Listed records:
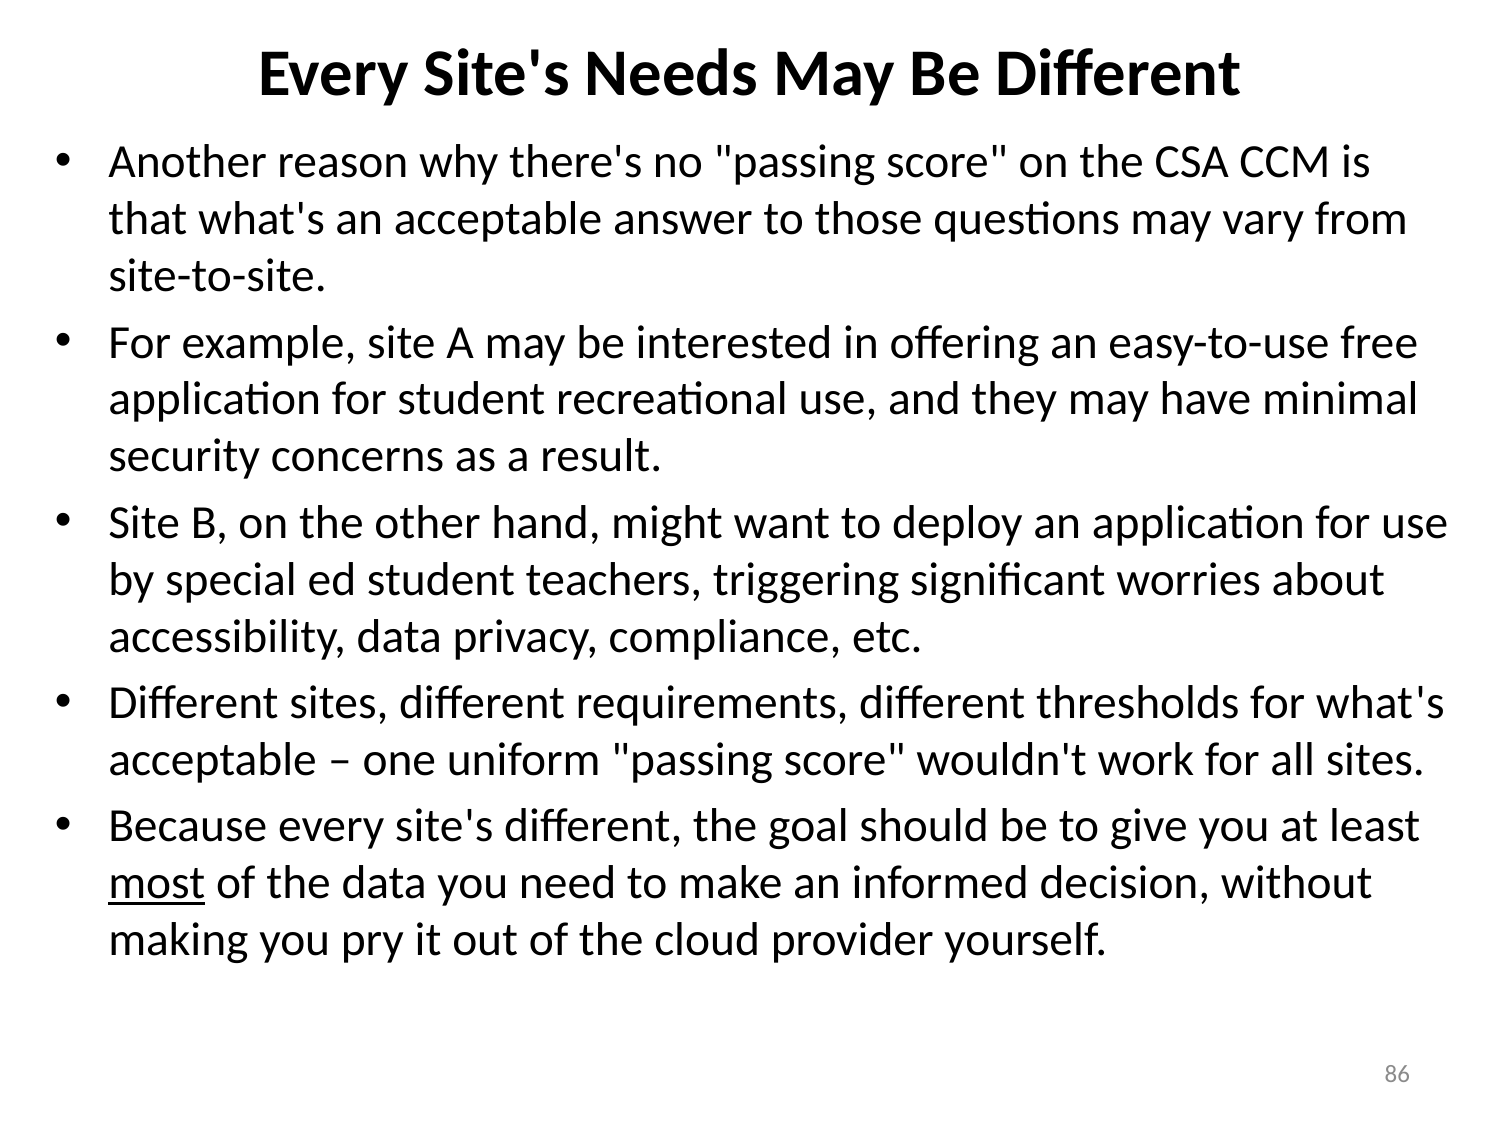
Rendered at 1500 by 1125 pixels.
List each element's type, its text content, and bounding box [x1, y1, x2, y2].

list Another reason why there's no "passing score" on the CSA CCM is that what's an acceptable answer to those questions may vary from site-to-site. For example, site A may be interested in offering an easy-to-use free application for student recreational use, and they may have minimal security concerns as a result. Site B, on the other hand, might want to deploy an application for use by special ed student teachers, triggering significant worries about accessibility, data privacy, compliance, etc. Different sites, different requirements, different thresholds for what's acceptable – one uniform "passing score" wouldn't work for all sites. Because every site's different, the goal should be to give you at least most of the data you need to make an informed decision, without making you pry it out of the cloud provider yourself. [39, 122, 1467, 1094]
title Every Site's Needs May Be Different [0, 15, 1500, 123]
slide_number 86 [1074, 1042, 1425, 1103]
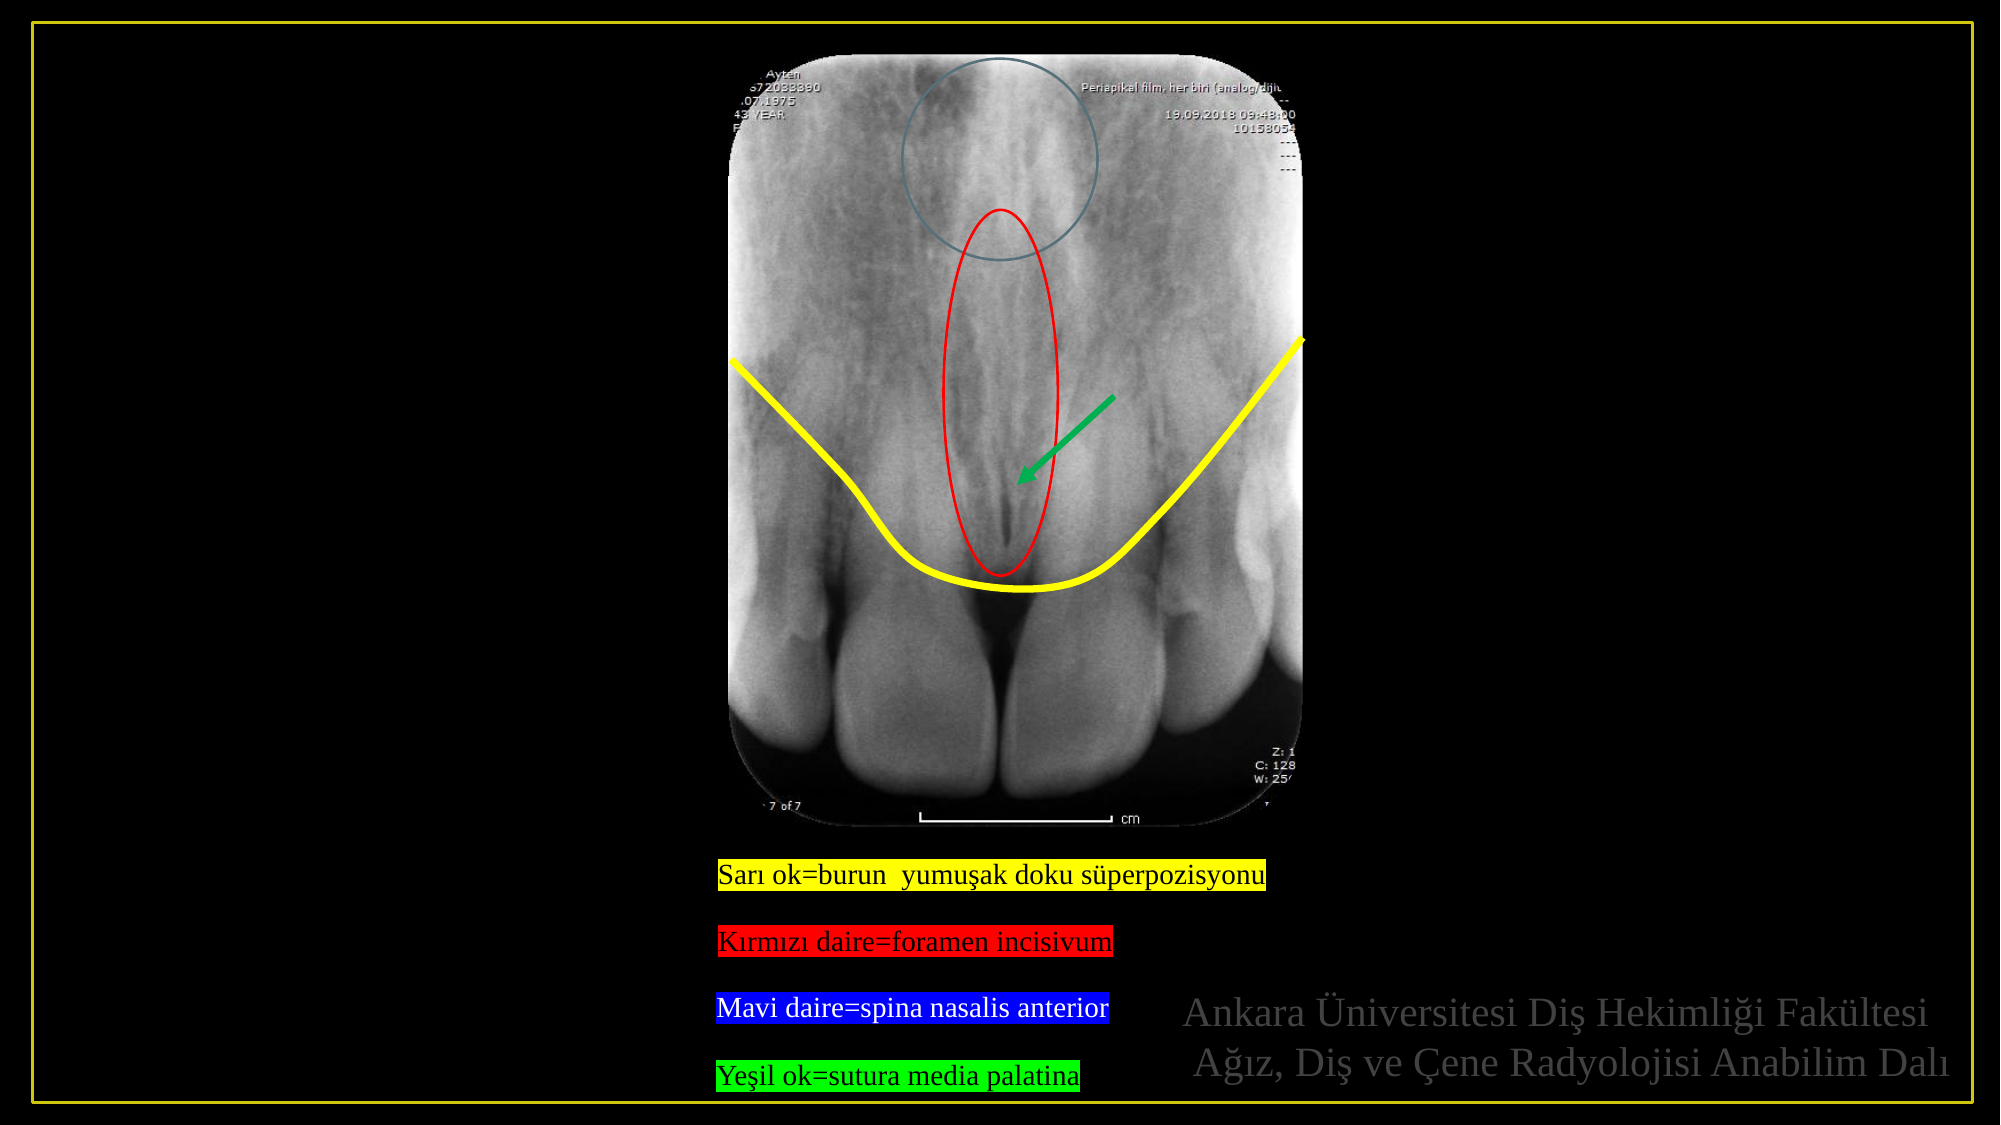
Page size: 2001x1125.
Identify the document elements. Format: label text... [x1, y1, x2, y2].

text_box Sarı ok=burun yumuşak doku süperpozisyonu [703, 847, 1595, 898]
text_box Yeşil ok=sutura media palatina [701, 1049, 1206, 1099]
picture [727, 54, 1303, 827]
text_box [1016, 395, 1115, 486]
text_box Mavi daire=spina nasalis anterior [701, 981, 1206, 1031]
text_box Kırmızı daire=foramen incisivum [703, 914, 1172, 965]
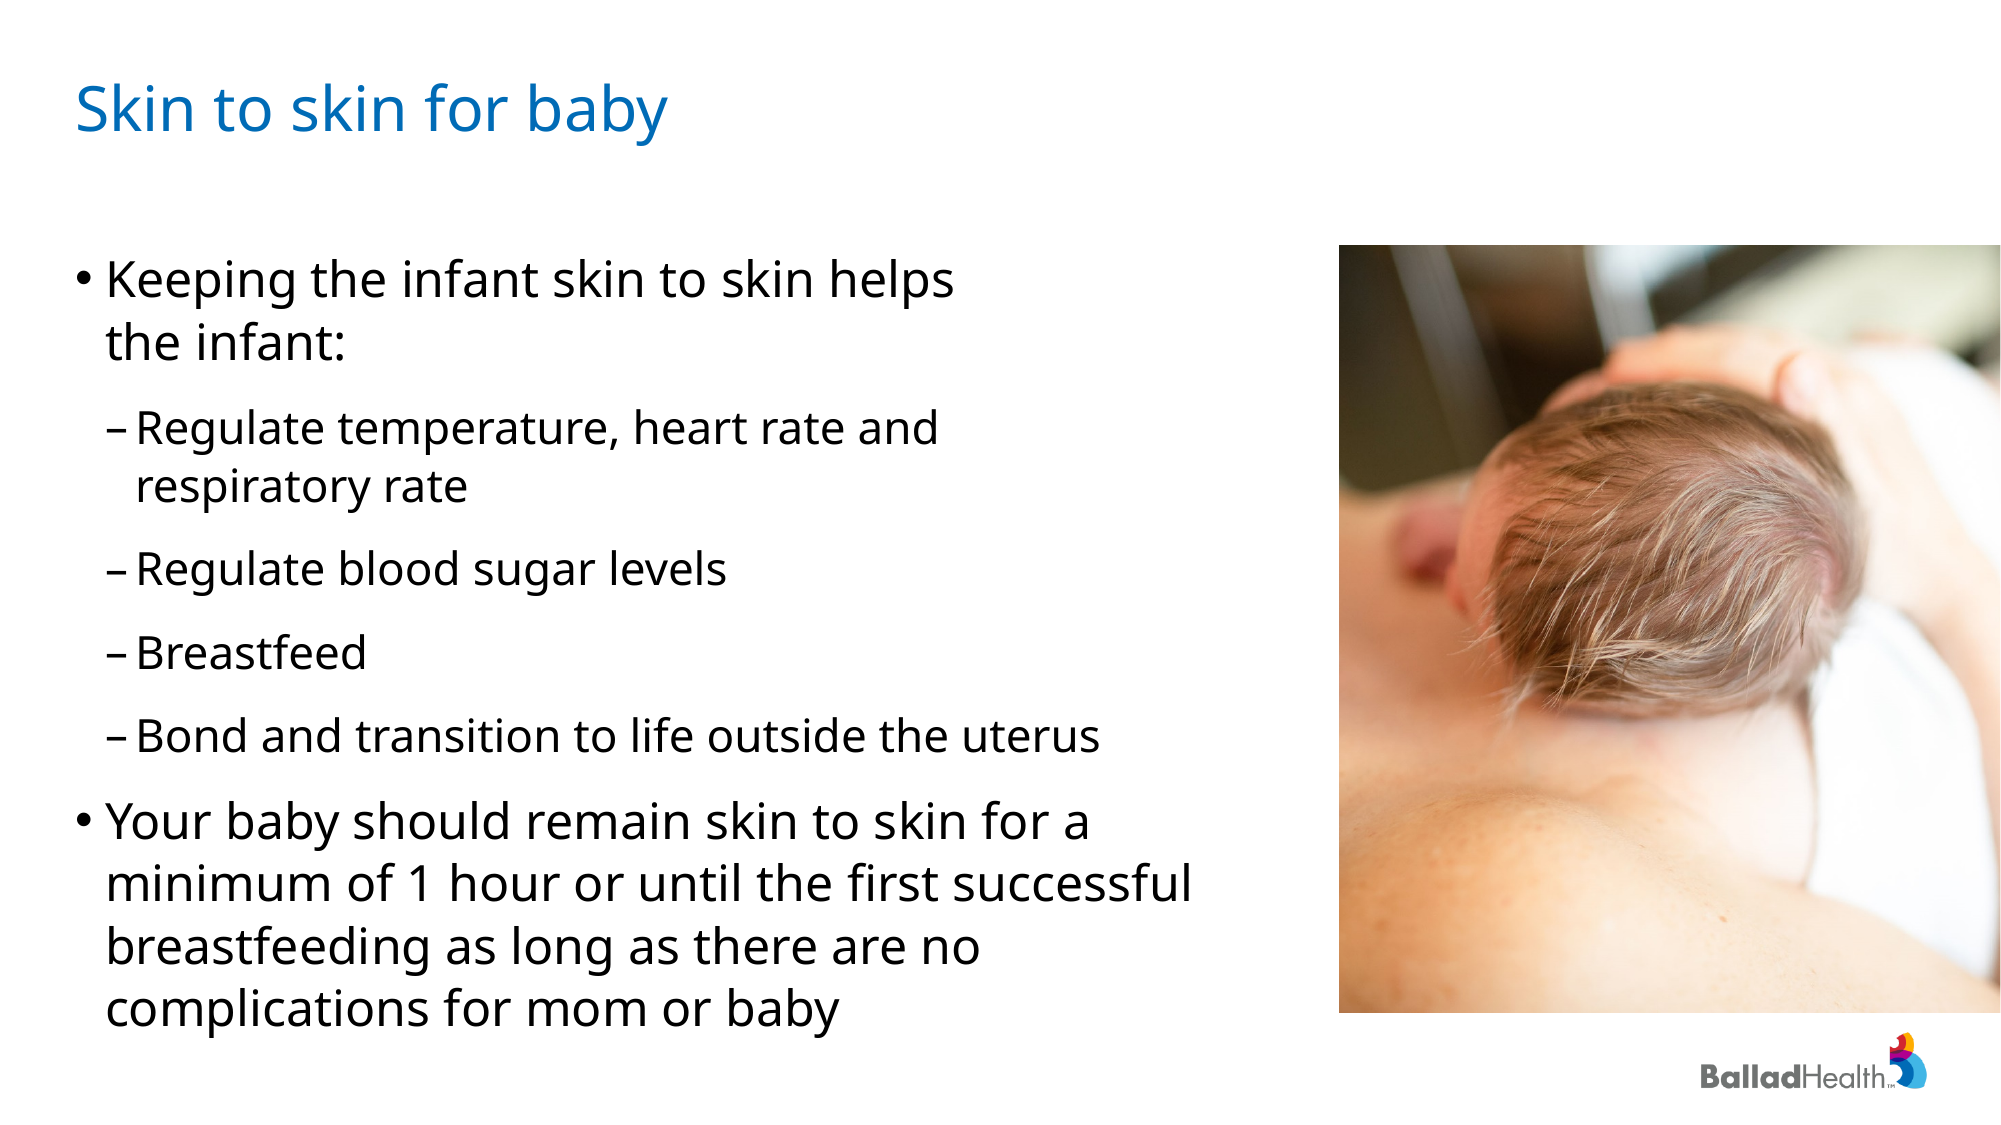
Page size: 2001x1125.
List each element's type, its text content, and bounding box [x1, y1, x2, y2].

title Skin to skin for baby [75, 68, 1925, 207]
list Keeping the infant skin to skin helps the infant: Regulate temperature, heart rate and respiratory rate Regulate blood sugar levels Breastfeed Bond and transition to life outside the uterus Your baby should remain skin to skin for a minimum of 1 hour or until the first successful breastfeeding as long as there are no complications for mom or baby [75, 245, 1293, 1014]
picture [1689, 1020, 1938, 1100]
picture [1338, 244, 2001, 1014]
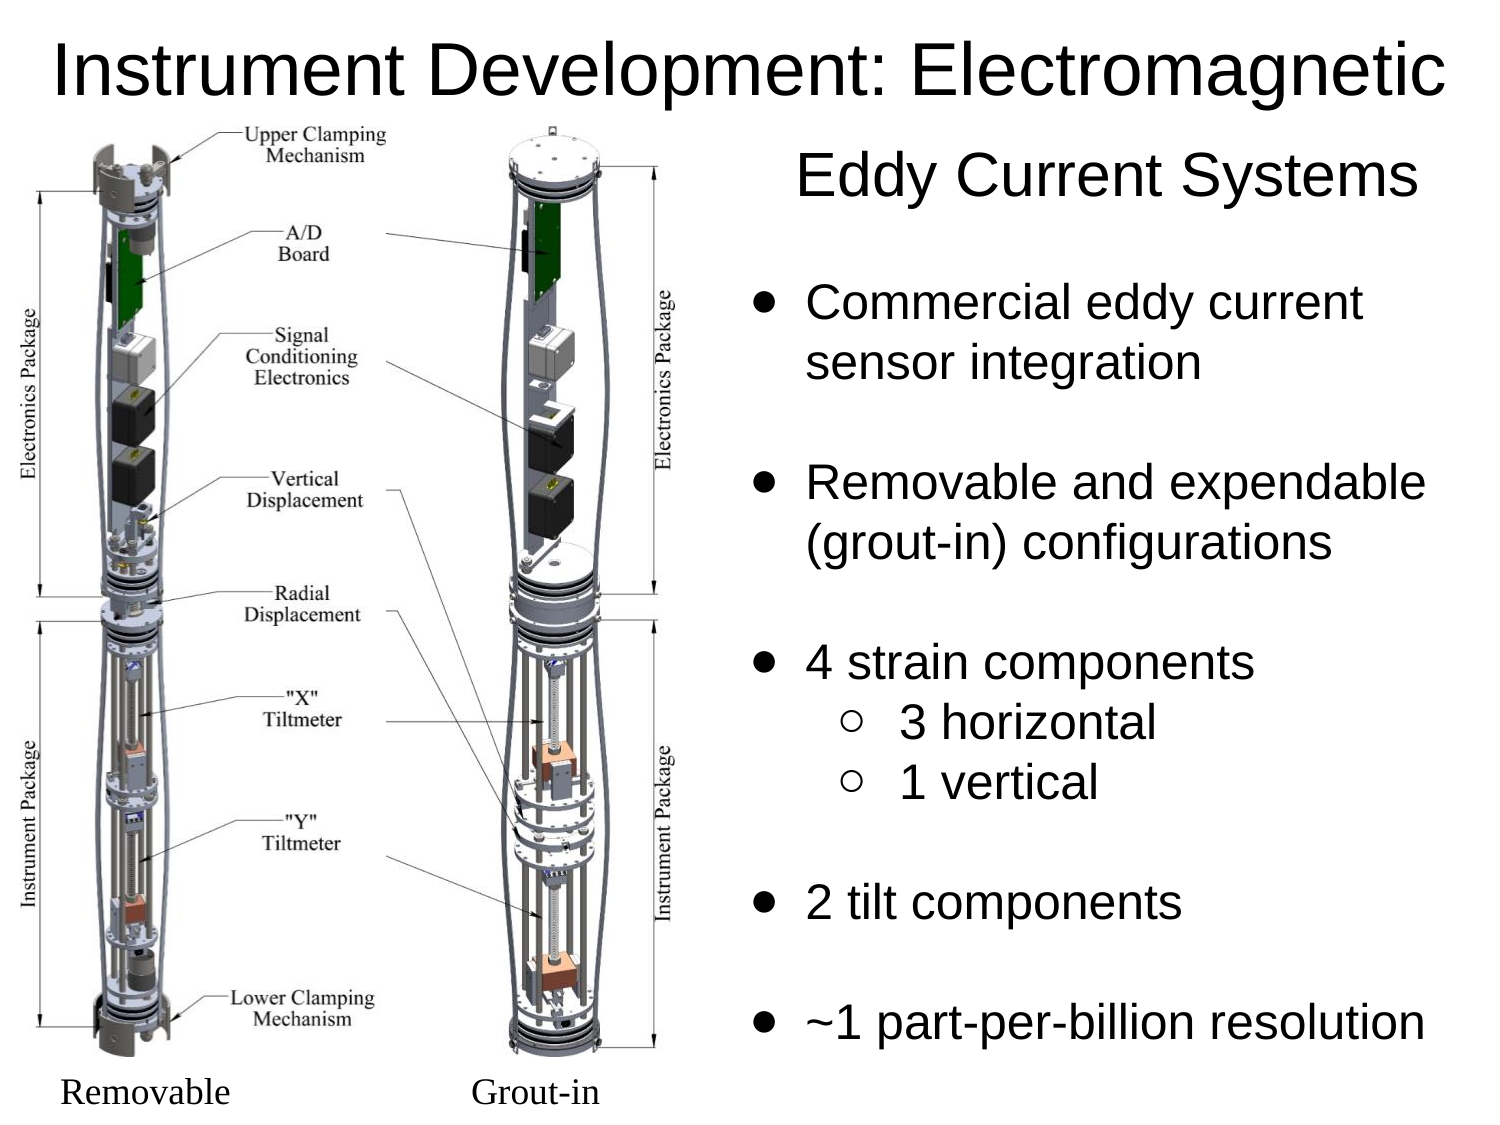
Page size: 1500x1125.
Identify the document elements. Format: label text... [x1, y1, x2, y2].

What you will do: Please let your answer be exactly the lines from the one holding "Page size: 1500x1125." through the last line of the entries above, both ends included.

Answer to the problem:
Page size: 1500x1125.
Identify the document elements. Format: label text... [x1, y1, x2, y2].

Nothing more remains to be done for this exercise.